- Ausgewählter Auszug
○ ○ ○ ○ ○ ○ ○

# Excel 2010 Commandbutton und Label verschoben



## jagga007 (7. Juli 2013)

Hallo Forum,

In meinem Tabellenblatt befinden sich 9 CommandButtons und 3 Labels Bild 004.
In den einschlägigen Foren sind einige Beipielaufgeführt, vieles wurde Diskutiert aber so eine richtige funktionierende Lösung das auch mein Problem beseitigt konnte ich nicht finden.

Bild 003 so sollte es bleiben, doch leider aus irgend einen Grund werden ab und zu CommandButtons verkleinert und irgendwo auf dem Bildschirm verschoben Bild 004.

Die oberen rechten drei Kästchen sind Labels, denn ich wollte sie mit Häckchen versehen und die ander Kästchen sind Rechtecke. Hier möchte ich erwähnen es werden nur immer die oberen drei Labels verschoben, nicht die Rechtecke. Die bleiben an ihren gestzten Platz.

Die CommandBut, die Labels und die Rechtecke sind in den Eigenschaften "von Zellposition und-größe unabhängig" definiert. Auch dieses brachte nicht den erwünschten Erfolg. Nun bin ich mit meinem Latein am Ende und hoffe hier von Euch Hilfe.

Man kann einiges über ähnliche Probleme im Netz lesen, doch so eine richtige funtionierende Lösung die auch meinem Problem hilft konnte ich nicht finden.

Eine Idee von mir wäre noch gewesen eine zusätliche Registerkarte zu erstellen in der die CommondButton jeweils für nur das aktive Tabellenblatt funtionieren denn den Ribbon Creator 2010 und auch den Custom UI Editor hätte ich ja, hab auch schon ein bisschen ausprobiert aber so etwas richtig umzusetzen da haperts.

Diese Datei hab ich geschrieben für mich und meine Kollegen aber außer mir hatt keiner eine Ahnung von VBA in Excel und dann ist es schon etwas unangenehm wenn die Kollegen kommen und sagen Super aber das funktioniert nicht so ganz.

Ich wäre Super Dankbar, wenn ich durch Euch hier eine funktionierende Lösung bekäme.


Gruß
jagga007


----------



## VScan (8. Juli 2013)

○ ○ ○ ○ ○ ○ ○

- Datenübersicht
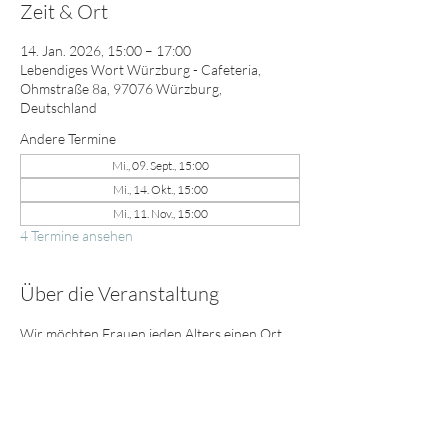
Zeit & Ort
14. Jan. 2026, 15:00 – 17:00
Lebendiges Wort Würzburg - Cafeteria,
Ohmstraße 8a, 97076 Würzburg,
Deutschland
Andere Termine
Mi., 09. Sept., 15:00
Mi., 14. Okt., 15:00
Mi., 11. Nov., 15:00
4 Termine ansehen
Über die Veranstaltung
Wir möchten Frauen jeden Alters einen Ort 
bieten, wo sie Freundschaft, Anteilnahme, 
Ermutigung erfahren und Beziehungen 
vertieft oder neu geknüpft werden können. 
Wir freuen uns auf dich! Bring deine 
Freundin, Nachbarin, Mutter, Schwester, 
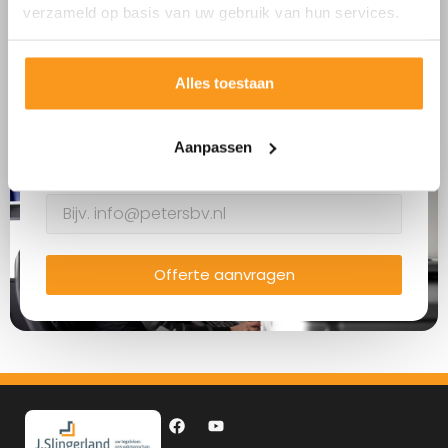
verzameld op basis van uw gebruik van hun services.
Bedrijfsnaam
Alles toestaan
Telefoonnummer
Aanpassen
E-mailadres
Offerte aanvragen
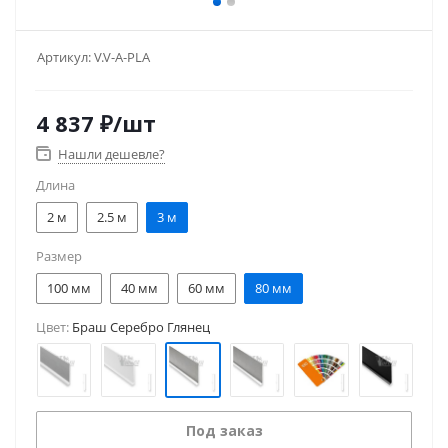
Артикул:
V.V-A-PLA
4 837
₽
/шт
Нашли дешевле?
Длина
2 м
2.5 м
3 м
Размер
100 мм
40 мм
60 мм
80 мм
Цвет:
Браш Серебро Глянец
Под заказ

○ ○ ○ ○ ○ ○ ○

- Arbeitsauftrag
Ändere im Forenbeitrag über verschobene Schaltflächen den Abschnitt, der bei „In den einschlägigen“ einsetzt und mit „von Euch Hilfe.“ schließt. Gib ihn vollständig wieder und ersetze darin „Rechtecke“ durch „Textfelder“. Die Zeilen spielen hierfür keine Rolle.

- Antwort
In den einschlägigen Foren sind einige Beipielaufgeführt, vieles wurde Diskutiert aber so eine richtige funktionierende Lösung das auch mein Problem beseitigt konnte ich nicht finden.

Bild 003 so sollte es bleiben, doch leider aus irgend einen Grund werden ab und zu CommandButtons verkleinert und irgendwo auf dem Bildschirm verschoben Bild 004.

Die oberen rechten drei Kästchen sind Labels, denn ich wollte sie mit Häckchen versehen und die ander Kästchen sind Textfelder. Hier möchte ich erwähnen es werden nur immer die oberen drei Labels verschoben, nicht die Textfelder. Die bleiben an ihren gestzten Platz.

Die CommandBut, die Labels und die Textfelder sind in den Eigenschaften "von Zellposition und-größe unabhängig" definiert. Auch dieses brachte nicht den erwünschten Erfolg. Nun bin ich mit meinem Latein am Ende und hoffe hier von Euch Hilfe.